TASK ITEM → List every line in the listing below that contains the word "saya".

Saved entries
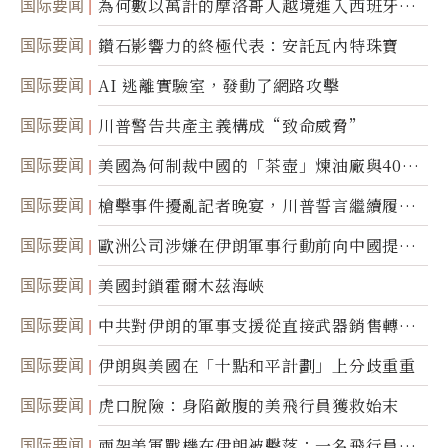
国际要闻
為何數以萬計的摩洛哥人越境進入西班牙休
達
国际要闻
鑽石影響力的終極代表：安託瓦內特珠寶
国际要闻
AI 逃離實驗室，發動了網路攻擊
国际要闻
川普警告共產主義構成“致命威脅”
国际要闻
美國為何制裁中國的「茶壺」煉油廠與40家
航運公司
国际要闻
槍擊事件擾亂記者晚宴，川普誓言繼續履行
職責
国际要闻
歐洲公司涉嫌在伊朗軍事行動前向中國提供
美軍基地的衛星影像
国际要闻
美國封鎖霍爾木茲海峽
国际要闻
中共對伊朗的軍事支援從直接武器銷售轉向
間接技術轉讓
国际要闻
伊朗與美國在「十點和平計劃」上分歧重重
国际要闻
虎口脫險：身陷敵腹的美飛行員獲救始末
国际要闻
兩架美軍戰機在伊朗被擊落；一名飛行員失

==

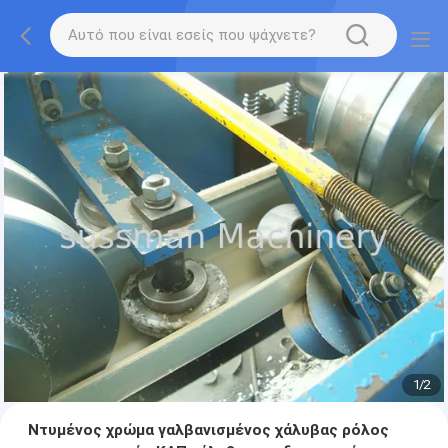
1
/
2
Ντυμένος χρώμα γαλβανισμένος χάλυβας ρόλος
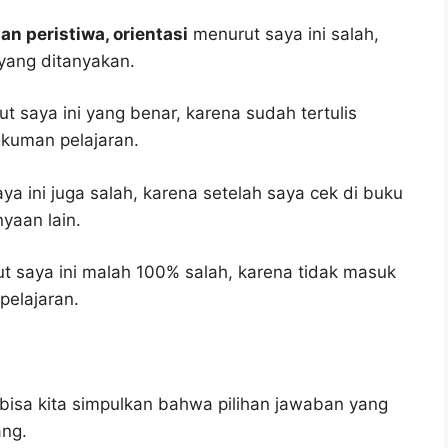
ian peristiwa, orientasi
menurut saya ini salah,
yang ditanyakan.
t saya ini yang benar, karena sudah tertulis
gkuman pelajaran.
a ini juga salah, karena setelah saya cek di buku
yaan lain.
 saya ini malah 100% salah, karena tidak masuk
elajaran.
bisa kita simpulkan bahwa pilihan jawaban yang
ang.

OUTPUT BELOW →
menurut saya ini salah,
t saya ini yang benar, karena sudah tertulis
a ini juga salah, karena setelah saya cek di buku
 saya ini malah 100% salah, karena tidak masuk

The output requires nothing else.